Поскольку основные причины заключаются в наследственной предрасположенности, то генетическая диагностика может включать в себя:

• генеалогический анализ;
• осуществление 3Д-УЗИ, во время беременности в промежутке с двадцатой по двадцать четвёртую неделю внутриутробного развития малыша;
• оценивания риска появления на свет малыша с брахидактилией.

Основополагающую роль в установлении окончательного диагноза играет ДНК-диагностика.

Необходимо отметить, что протекание изолированной брахидактилии не является причиной прерывания беременности. Однако при наличии сопутствующих синдромов вопрос об искусственном прерывании периода вынашивания ребёнка решается в индивидуальном порядке.

Лечение

Устранение патологии осуществляется как консервативными, так и хирургическими методиками. Среди неоперабельных способов лечения стоит выделить:

• прохождение курсов лечебного массажа;
• осуществление упражнений ЛФК.

Такие мероприятия помогут:

• привести в норму работу поражённых конечностей;
• развивать и укрепить связочный аппарат и мышцы;
• добиться двигательной активности пальцев рук и ног в полном объёме.

Лечение хирургическим путём направлено на решение нескольких задач:

• ликвидацию симфалангии или синдактилии – при их наличии;
• нормализация линейных размеров поражённой конечности;
• достижение максимально возможного эстетического результата.

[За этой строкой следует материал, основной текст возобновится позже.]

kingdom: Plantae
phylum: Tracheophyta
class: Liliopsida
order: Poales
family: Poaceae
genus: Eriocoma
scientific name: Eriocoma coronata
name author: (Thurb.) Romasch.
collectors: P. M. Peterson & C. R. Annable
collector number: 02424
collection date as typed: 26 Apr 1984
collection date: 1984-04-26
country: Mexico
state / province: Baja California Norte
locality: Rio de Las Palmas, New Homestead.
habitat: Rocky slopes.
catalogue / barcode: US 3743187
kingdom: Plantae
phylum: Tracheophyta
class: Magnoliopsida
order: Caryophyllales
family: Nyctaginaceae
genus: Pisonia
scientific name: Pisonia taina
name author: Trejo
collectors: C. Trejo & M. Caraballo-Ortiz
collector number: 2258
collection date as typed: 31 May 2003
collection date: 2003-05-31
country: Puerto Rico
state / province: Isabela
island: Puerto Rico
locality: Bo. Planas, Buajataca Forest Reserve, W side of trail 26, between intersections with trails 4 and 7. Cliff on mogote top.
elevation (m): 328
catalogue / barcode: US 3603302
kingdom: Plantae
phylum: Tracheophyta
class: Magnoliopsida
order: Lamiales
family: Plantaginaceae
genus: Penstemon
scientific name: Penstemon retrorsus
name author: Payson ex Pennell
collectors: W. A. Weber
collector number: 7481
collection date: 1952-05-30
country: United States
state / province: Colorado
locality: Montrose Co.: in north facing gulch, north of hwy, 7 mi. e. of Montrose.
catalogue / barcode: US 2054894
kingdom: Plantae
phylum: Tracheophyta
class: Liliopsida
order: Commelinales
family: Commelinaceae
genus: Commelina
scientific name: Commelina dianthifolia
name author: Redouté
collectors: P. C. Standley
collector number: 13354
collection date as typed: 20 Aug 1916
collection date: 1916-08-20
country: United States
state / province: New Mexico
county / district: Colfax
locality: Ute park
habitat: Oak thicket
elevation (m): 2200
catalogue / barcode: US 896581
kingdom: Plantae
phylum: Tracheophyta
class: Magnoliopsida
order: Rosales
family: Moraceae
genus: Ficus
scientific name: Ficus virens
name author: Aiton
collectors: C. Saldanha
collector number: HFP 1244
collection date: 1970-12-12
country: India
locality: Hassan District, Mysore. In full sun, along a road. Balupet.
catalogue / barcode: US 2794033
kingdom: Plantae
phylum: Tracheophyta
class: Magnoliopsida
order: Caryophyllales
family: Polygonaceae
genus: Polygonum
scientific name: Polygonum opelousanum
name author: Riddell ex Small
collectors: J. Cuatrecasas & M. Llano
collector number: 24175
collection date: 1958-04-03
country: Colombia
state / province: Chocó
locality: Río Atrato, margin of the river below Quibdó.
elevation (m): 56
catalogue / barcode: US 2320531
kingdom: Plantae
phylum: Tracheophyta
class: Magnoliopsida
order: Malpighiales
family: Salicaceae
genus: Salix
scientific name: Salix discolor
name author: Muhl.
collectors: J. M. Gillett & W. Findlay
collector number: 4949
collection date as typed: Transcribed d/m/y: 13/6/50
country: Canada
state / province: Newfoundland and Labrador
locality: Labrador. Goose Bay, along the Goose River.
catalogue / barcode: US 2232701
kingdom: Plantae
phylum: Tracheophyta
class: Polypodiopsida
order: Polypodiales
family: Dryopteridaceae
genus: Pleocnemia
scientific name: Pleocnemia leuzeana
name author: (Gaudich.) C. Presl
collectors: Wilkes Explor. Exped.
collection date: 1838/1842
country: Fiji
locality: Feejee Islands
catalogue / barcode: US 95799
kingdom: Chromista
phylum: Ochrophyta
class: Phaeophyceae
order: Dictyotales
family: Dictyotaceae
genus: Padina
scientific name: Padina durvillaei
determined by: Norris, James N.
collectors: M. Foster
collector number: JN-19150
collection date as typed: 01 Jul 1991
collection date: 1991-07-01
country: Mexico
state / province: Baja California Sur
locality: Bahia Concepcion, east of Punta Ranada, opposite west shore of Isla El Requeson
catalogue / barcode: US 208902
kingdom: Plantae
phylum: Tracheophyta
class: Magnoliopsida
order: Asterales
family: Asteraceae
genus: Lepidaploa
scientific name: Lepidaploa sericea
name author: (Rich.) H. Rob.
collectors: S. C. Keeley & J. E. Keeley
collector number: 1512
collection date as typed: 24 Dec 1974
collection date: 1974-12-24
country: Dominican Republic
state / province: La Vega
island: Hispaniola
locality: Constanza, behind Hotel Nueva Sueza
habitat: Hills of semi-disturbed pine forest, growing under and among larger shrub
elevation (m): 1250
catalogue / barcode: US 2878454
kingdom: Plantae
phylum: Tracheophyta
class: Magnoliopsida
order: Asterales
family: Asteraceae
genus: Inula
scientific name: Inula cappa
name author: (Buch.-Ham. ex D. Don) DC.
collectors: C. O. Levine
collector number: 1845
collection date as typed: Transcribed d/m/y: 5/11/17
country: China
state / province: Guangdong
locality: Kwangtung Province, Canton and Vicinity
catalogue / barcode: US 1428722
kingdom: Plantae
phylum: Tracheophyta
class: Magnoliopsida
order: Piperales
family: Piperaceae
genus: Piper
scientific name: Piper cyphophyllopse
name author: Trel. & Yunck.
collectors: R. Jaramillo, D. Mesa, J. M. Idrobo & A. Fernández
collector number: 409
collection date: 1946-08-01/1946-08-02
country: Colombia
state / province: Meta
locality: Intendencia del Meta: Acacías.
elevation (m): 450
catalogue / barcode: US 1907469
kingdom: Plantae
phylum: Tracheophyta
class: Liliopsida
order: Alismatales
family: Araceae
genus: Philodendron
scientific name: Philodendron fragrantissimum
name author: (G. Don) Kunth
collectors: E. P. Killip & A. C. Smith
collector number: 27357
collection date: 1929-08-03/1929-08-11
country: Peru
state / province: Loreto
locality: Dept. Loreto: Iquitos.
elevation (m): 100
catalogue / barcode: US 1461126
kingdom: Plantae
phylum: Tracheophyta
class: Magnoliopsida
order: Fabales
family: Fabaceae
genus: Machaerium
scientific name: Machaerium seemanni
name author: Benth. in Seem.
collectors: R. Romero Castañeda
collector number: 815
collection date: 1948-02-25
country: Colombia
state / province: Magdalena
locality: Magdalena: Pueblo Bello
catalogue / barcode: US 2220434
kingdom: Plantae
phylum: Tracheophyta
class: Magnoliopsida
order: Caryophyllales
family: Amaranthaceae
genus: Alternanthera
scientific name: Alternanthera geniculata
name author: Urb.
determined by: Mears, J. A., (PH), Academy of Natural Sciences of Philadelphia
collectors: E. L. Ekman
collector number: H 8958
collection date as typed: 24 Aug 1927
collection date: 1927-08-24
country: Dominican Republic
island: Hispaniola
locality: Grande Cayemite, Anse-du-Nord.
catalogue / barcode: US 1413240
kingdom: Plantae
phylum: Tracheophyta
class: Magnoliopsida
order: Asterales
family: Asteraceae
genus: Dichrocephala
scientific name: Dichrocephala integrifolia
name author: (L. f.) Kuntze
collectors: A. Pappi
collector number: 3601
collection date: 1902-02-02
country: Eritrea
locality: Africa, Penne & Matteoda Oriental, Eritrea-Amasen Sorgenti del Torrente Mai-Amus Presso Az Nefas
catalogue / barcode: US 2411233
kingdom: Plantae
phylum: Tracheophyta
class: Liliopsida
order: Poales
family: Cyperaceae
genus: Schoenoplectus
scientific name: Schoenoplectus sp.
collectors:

Для решения таких вопросов осуществляется:

• дистракция;
• поллицизация;
• аутотрансплантация пальца с нижней конечности на верхнюю;
• разделение сросшихся сегментов с последующей сухожильной, мышечной и костной пластикой.

Из этого следует, что операция, прежде всего, направлена на максимально возможное восстановление функционирование кисти, а эстетический результат отходит на второй план.

Профилактика

Специфических профилактических мероприятий, предупреждающих развитие такого недуга, не существует, поскольку он носит генетический характер.

Единственная профилактическая работа, которая может быть проведена – это консультирование специалиста по генетике пар с отягощённой наследственностью. Это необходимо для зачатия ребёнка.

Прогноз болезни зачастую благоприятный – хирургическое вмешательство помогает полностью вылечить недуг или свести его внешние проявления к минимуму.